The more difficult standard to meet is that the clinician must be just as invested in success with the placebo treatment as with the experimental treatment, so that any placebo effect may be invoked. How do we fool the clinician who is at the controls into being motivated? The obvious answer is that we must employ an active treatment that also promises some benefit, rather than a total sham treatment. Even having done this, an asymmetry prevails. The clinician knows which is the experimental design, and which is the "B" design. There will be a natural tendency to "lean" in favor of the experimental treatment. The only way for a true "equipoise" to exist with respect to two treatments is for the clinician not to know which is better, and therefore to be motivated to succeed with both.

We have here devised what I think is the perfect experimental design for neurofeedback, an A/B design between two active treatments in which a fundamental doubt exists as to which is better, and outcomes are compared. In this approach, we may lose 'contrast' between treatment and sham, but we heighten our sensitivity to differential effects. We already know that it is not a big deal to demonstrate recovery from depression. What the world will take notice of is differential effects of specific treatment protocols.

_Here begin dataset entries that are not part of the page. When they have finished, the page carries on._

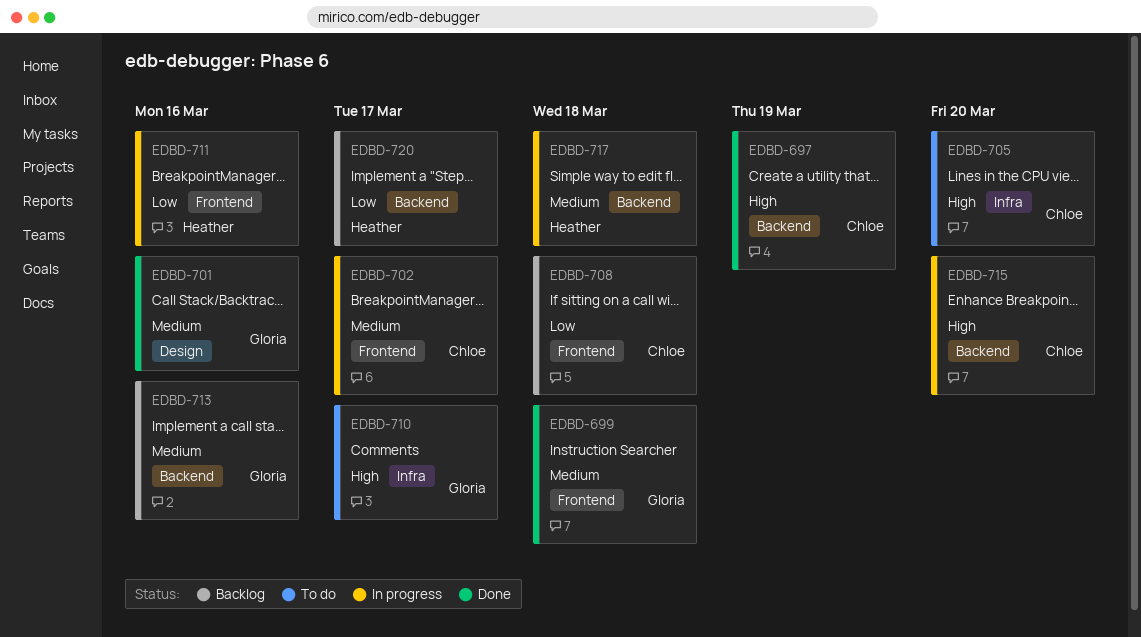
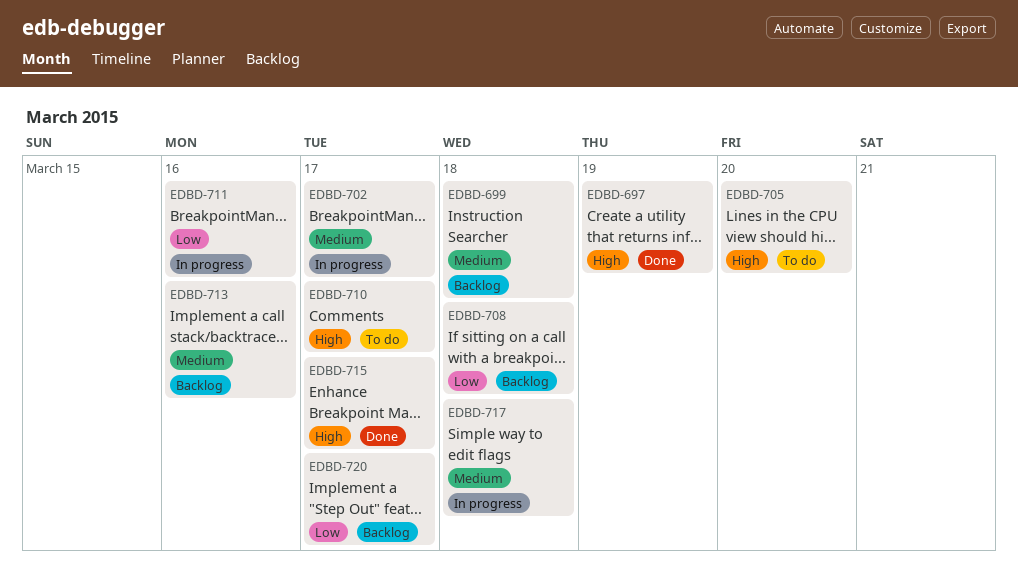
EDBD-699, status: Done -> Backlog
EDBD-701: present -> none
EDBD-715, status: In progress -> Done
EDBD-715, due: Mar 20 -> Mar 17

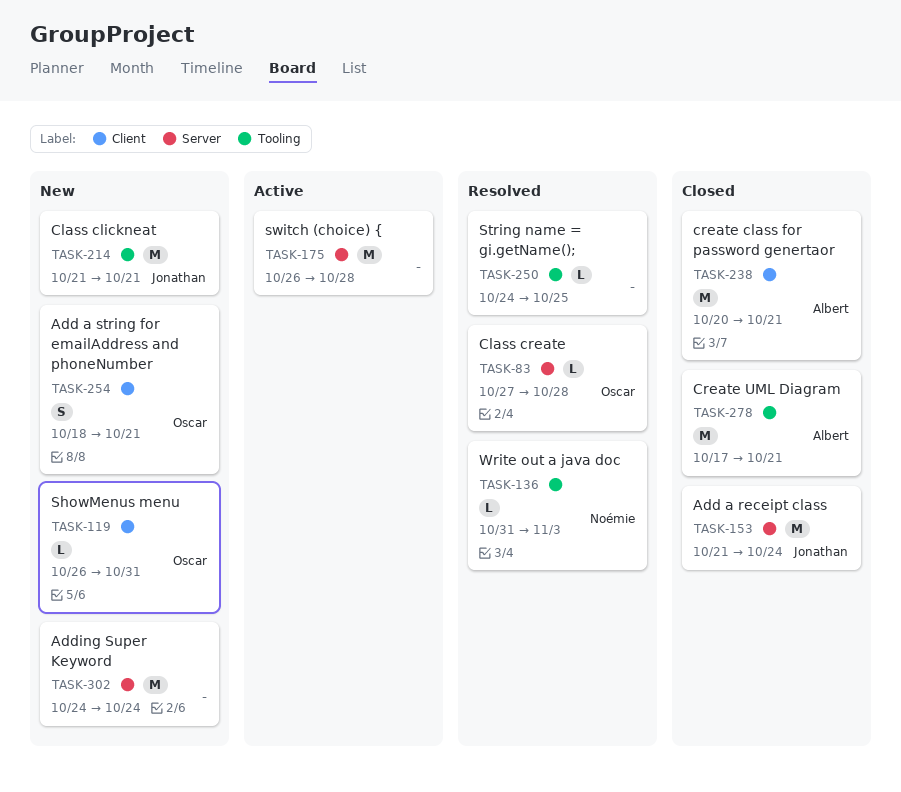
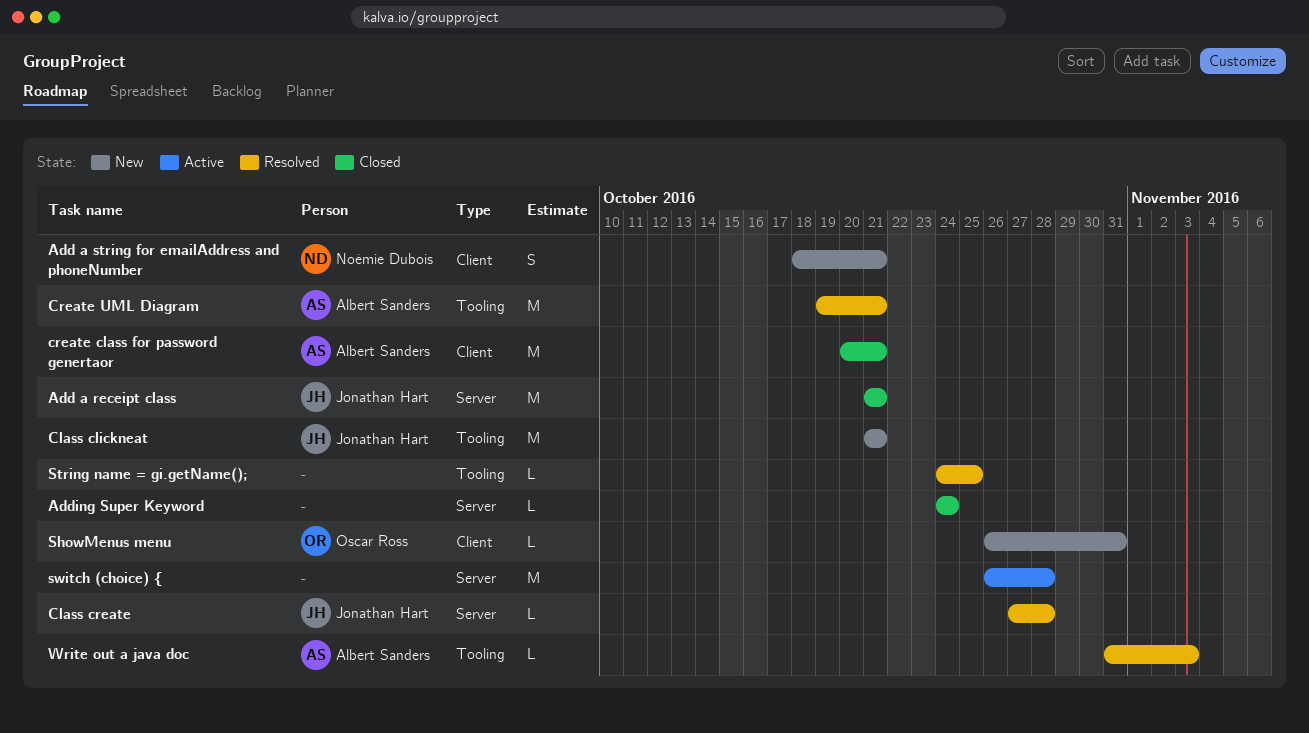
Add a receipt class, due: Oct 24 -> Oct 21
Add a string for emailAddress and phoneNumber, owner: Oscar Ross -> Noémie Dubois
Adding Super Keyword, status: New -> Closed
Adding Super Keyword, estimate: M -> L
Class create, owner: Oscar Ross -> Jonathan Hart
Create UML Diagram, status: Closed -> Resolved
Create UML Diagram, start: Oct 17 -> Oct 19
Write out a java doc, owner: Noémie Dubois -> Albert Sanders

Now I will point out that in our clinical work, with our generic protocols, we have in fact been working with this research design all along. Essentially all of our training protocols come in pairs, and are used as necessary to balance each other. The original training on the midline at Cz bifurcated for us into left- and right-hemisphere specificity of "C3beta" and "C4SMR" training. The more recent "C3-C4" training is bifurcating for us into a combination of F3-F4 and P3-P4. Higher-frequency training is complemented by lower-frequency training, etc. Each new client faces the clinician with fundamental ambiguities about protocols that are only resolved on the basis of the differential effects of each protocol.

An analogy that comes to mind is the optometrist who refines his choice of optical correction by means of A/B comparisons. This approach allows much greater refinement than the single-ended approach of "can you read this?" Eventually the optometrist reaches the point where the person can no longer tell which is better. Clinicians using our approach likewise do not settle down to a single protocol until an equivalent resolution is obtained by an elaborate A/B comparison process. Because of the high responsiveness of the individual to specific protocols in-session, feedback is usually quick. This means that the therapist is also in a relatively fast feedback loop of typically no more than a few minutes, but lasting at most a session or two.

This gives neurofeedback practitioners an enormous advantage over pharmacologists. After all, the 250 studies on Ritalin don't help to decide whether a particular child will be helped, and at what dosage. They are not much good in deciding what to do in the moment. By contrast, the neurofeedback practitioner is using best research practice with each and every client. So our answer to those who ask: "where are your controlled studies?" is that we are doing them, one subject at a time. There is almost never a time when we are not doing what would be called for in a "best-practices" controlled research design. Things can't get much better than this.